Exactly reproduce the lines from the line that has "label.Font = Enum.Font.GothamBold" down to the last line of the entries, inclusive.
=== Section Start ===
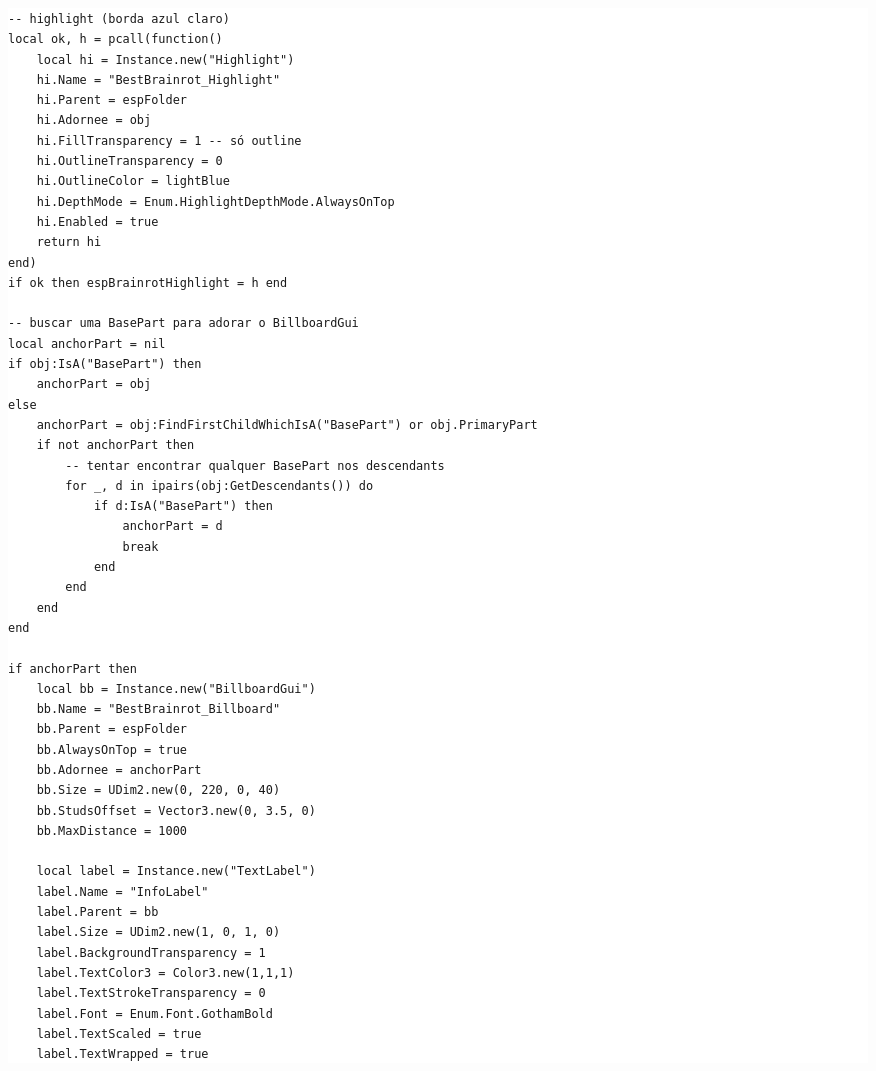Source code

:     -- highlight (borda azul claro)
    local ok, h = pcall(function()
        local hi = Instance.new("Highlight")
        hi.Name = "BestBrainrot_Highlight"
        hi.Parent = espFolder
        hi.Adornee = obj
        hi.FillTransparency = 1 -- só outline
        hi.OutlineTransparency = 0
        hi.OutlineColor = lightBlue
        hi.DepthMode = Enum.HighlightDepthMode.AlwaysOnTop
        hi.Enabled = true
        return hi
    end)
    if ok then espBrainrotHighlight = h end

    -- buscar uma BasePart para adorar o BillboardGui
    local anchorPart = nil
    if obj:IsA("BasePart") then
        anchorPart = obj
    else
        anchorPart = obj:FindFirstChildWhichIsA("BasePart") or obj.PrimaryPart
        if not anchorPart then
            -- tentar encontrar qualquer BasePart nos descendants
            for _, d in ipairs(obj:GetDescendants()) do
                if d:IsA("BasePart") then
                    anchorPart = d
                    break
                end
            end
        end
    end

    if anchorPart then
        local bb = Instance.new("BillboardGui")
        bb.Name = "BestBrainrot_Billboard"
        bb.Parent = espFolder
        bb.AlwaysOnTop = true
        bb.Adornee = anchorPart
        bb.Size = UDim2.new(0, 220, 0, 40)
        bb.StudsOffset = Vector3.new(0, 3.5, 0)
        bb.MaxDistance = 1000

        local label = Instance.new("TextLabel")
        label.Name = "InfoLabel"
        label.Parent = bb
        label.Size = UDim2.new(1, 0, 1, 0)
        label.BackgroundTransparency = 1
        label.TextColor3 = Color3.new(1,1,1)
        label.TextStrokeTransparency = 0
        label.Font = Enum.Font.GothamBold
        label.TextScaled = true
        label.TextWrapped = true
=== Section End ===
■ Solution below:
        label.Font = Enum.Font.GothamBold
        label.TextScaled = true
        label.TextWrapped = true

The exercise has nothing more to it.